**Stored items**
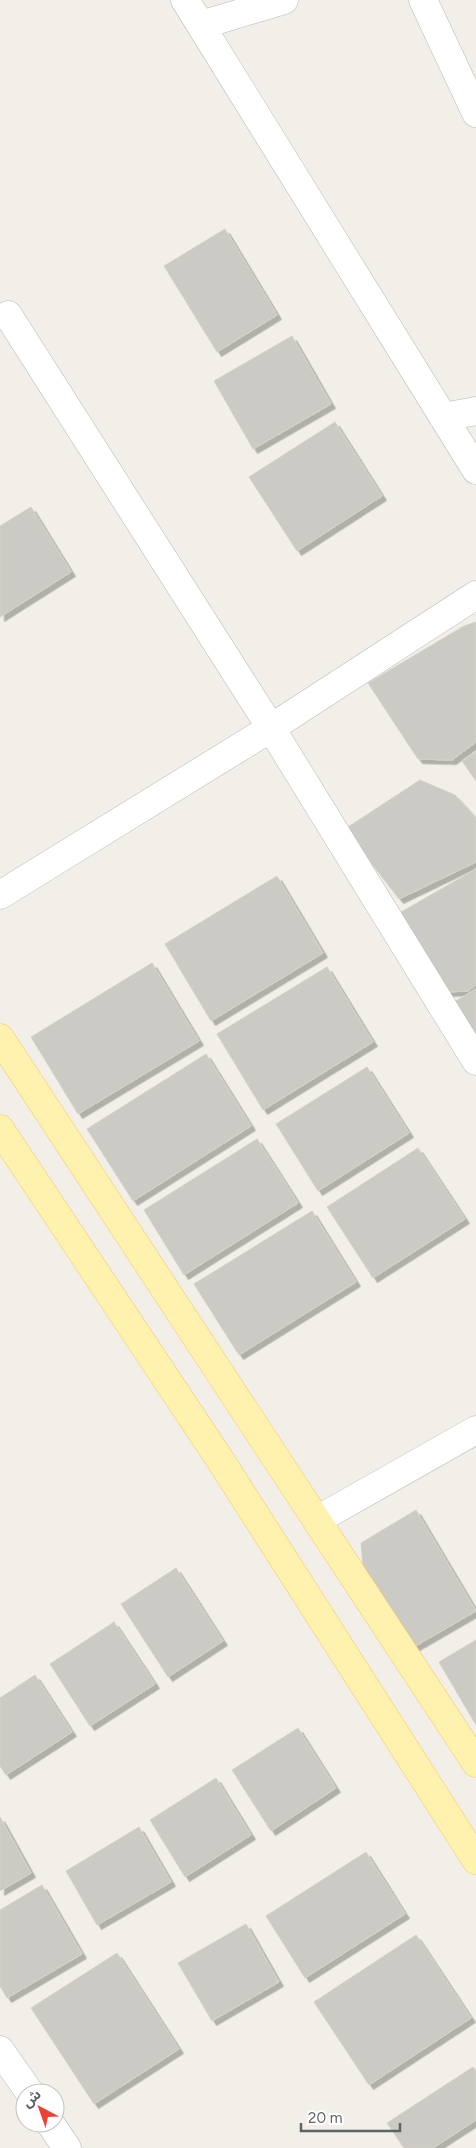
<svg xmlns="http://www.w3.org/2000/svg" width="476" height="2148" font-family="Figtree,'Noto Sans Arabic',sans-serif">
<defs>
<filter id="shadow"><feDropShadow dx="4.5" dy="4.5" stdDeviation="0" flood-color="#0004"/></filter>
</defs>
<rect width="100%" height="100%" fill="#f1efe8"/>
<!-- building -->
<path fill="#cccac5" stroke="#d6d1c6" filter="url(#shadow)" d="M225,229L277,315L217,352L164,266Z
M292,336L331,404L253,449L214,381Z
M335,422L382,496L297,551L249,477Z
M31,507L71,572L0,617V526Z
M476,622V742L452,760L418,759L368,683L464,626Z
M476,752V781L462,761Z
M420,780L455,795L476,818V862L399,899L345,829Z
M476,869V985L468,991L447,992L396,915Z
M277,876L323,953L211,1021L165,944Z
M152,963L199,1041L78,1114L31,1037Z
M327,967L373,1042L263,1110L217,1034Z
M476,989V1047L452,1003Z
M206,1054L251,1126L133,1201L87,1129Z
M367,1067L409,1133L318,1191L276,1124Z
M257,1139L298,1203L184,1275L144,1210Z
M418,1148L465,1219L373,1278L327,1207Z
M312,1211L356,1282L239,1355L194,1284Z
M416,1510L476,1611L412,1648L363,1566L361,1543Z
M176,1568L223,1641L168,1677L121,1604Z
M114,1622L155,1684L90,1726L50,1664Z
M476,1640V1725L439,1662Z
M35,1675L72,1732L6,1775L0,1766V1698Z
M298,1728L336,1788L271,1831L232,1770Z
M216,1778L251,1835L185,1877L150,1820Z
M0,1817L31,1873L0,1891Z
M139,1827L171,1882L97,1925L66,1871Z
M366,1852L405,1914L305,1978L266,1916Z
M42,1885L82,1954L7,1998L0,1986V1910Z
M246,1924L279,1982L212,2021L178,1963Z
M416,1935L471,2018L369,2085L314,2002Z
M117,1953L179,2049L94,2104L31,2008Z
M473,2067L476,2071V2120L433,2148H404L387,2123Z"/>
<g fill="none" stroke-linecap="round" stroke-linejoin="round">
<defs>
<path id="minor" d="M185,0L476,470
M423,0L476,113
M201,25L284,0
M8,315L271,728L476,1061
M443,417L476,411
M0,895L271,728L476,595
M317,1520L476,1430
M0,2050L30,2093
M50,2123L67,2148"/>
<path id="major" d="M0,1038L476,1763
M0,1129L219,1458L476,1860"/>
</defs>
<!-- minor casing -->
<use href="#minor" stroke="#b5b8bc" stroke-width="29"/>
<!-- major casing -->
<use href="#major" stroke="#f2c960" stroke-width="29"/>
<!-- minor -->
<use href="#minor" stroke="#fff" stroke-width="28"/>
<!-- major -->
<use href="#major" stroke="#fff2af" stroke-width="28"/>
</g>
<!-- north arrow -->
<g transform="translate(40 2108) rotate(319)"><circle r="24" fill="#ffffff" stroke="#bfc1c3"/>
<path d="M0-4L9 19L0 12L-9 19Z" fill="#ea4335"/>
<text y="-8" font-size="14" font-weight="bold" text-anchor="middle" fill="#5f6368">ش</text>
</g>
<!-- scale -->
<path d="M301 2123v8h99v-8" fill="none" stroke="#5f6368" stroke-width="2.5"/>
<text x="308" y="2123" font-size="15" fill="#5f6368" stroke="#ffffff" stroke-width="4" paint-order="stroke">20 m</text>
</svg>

**Your task**
Repeat the entries exactly, pictures left out.

**Response**
<svg xmlns="http://www.w3.org/2000/svg" width="476" height="2148" font-family="Figtree,'Noto Sans Arabic',sans-serif">
<defs>
<filter id="shadow"><feDropShadow dx="4.5" dy="4.5" stdDeviation="0" flood-color="#0004"/></filter>
</defs>
<rect width="100%" height="100%" fill="#f1efe8"/>
<!-- building -->
<path fill="#cccac5" stroke="#d6d1c6" filter="url(#shadow)" d="M225,229L277,315L217,352L164,266Z
M292,336L331,404L253,449L214,381Z
M335,422L382,496L297,551L249,477Z
M31,507L71,572L0,617V526Z
M476,622V742L452,760L418,759L368,683L464,626Z
M476,752V781L462,761Z
M420,780L455,795L476,818V862L399,899L345,829Z
M476,869V985L468,991L447,992L396,915Z
M277,876L323,953L211,1021L165,944Z
M152,963L199,1041L78,1114L31,1037Z
M327,967L373,1042L263,1110L217,1034Z
M476,989V1047L452,1003Z
M206,1054L251,1126L133,1201L87,1129Z
M367,1067L409,1133L318,1191L276,1124Z
M257,1139L298,1203L184,1275L144,1210Z
M418,1148L465,1219L373,1278L327,1207Z
M312,1211L356,1282L239,1355L194,1284Z
M416,1510L476,1611L412,1648L363,1566L361,1543Z
M176,1568L223,1641L168,1677L121,1604Z
M114,1622L155,1684L90,1726L50,1664Z
M476,1640V1725L439,1662Z
M35,1675L72,1732L6,1775L0,1766V1698Z
M298,1728L336,1788L271,1831L232,1770Z
M216,1778L251,1835L185,1877L150,1820Z
M0,1817L31,1873L0,1891Z
M139,1827L171,1882L97,1925L66,1871Z
M366,1852L405,1914L305,1978L266,1916Z
M42,1885L82,1954L7,1998L0,1986V1910Z
M246,1924L279,1982L212,2021L178,1963Z
M416,1935L471,2018L369,2085L314,2002Z
M117,1953L179,2049L94,2104L31,2008Z
M473,2067L476,2071V2120L433,2148H404L387,2123Z"/>
<g fill="none" stroke-linecap="round" stroke-linejoin="round">
<defs>
<path id="minor" d="M185,0L476,470
M423,0L476,113
M201,25L284,0
M8,315L271,728L476,1061
M443,417L476,411
M0,895L271,728L476,595
M317,1520L476,1430
M0,2050L30,2093
M50,2123L67,2148"/>
<path id="major" d="M0,1038L476,1763
M0,1129L219,1458L476,1860"/>
</defs>
<!-- minor casing -->
<use href="#minor" stroke="#b5b8bc" stroke-width="29"/>
<!-- major casing -->
<use href="#major" stroke="#f2c960" stroke-width="29"/>
<!-- minor -->
<use href="#minor" stroke="#fff" stroke-width="28"/>
<!-- major -->
<use href="#major" stroke="#fff2af" stroke-width="28"/>
</g>
<!-- north arrow -->
<g transform="translate(40 2108) rotate(319)"><circle r="24" fill="#ffffff" stroke="#bfc1c3"/>
<path d="M0-4L9 19L0 12L-9 19Z" fill="#ea4335"/>
<text y="-8" font-size="14" font-weight="bold" text-anchor="middle" fill="#5f6368">ش</text>
</g>
<!-- scale -->
<path d="M301 2123v8h99v-8" fill="none" stroke="#5f6368" stroke-width="2.5"/>
<text x="308" y="2123" font-size="15" fill="#5f6368" stroke="#ffffff" stroke-width="4" paint-order="stroke">20 m</text>
</svg>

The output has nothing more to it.